Segment Start: Material for this exercise

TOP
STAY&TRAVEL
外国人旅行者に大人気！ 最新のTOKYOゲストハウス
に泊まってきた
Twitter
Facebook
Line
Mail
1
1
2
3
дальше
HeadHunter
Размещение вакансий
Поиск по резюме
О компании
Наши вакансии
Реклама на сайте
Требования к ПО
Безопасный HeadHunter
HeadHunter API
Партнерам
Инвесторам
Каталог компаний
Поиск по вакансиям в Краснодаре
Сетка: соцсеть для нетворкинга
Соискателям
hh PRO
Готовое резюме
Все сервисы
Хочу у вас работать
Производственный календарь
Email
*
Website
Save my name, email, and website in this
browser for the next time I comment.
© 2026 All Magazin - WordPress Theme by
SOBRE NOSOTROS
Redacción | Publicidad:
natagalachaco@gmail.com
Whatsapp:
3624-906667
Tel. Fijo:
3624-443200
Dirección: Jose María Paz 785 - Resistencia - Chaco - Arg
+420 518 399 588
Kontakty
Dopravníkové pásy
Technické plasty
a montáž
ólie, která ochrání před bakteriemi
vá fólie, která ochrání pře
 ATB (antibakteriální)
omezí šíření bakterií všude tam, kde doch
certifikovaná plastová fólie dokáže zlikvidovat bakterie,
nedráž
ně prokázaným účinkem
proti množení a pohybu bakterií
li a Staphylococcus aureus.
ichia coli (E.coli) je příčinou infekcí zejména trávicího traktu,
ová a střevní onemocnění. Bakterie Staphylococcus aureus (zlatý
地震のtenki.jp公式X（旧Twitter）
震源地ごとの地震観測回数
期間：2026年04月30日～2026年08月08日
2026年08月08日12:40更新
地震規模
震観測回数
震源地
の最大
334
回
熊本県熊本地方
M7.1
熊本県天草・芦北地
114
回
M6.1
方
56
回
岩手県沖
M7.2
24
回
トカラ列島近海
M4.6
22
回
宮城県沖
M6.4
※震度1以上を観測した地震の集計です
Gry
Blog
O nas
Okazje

Segment End: Material for this exercise

With every line intact, print the records above again.

_Answer box_
TOP
STAY&TRAVEL
外国人旅行者に大人気！ 最新のTOKYOゲストハウス
に泊まってきた
Twitter
Facebook
Line
Mail
1
1
2
3
дальше
HeadHunter
Размещение вакансий
Поиск по резюме
О компании
Наши вакансии
Реклама на сайте
Требования к ПО
Безопасный HeadHunter
HeadHunter API
Партнерам
Инвесторам
Каталог компаний
Поиск по вакансиям в Краснодаре
Сетка: соцсеть для нетворкинга
Соискателям
hh PRO
Готовое резюме
Все сервисы
Хочу у вас работать
Производственный календарь
Email
*
Website
Save my name, email, and website in this
browser for the next time I comment.
© 2026 All Magazin - WordPress Theme by
SOBRE NOSOTROS
Redacción | Publicidad:
natagalachaco@gmail.com
Whatsapp:
3624-906667
Tel. Fijo:
3624-443200
Dirección: Jose María Paz 785 - Resistencia - Chaco - Arg
+420 518 399 588
Kontakty
Dopravníkové pásy
Technické plasty
a montáž
ólie, která ochrání před bakteriemi
vá fólie, která ochrání pře
 ATB (antibakteriální)
omezí šíření bakterií všude tam, kde doch
certifikovaná plastová fólie dokáže zlikvidovat bakterie,
nedráž
ně prokázaným účinkem
proti množení a pohybu bakterií
li a Staphylococcus aureus.
ichia coli (E.coli) je příčinou infekcí zejména trávicího traktu,
ová a střevní onemocnění. Bakterie Staphylococcus aureus (zlatý
地震のtenki.jp公式X（旧Twitter）
震源地ごとの地震観測回数
期間：2026年04月30日～2026年08月08日
2026年08月08日12:40更新
地震規模
震観測回数
震源地
の最大
334
回
熊本県熊本地方
M7.1
熊本県天草・芦北地
114
回
M6.1
方
56
回
岩手県沖
M7.2
24
回
トカラ列島近海
M4.6
22
回
宮城県沖
M6.4
※震度1以上を観測した地震の集計です
Gry
Blog
O nas
Okazje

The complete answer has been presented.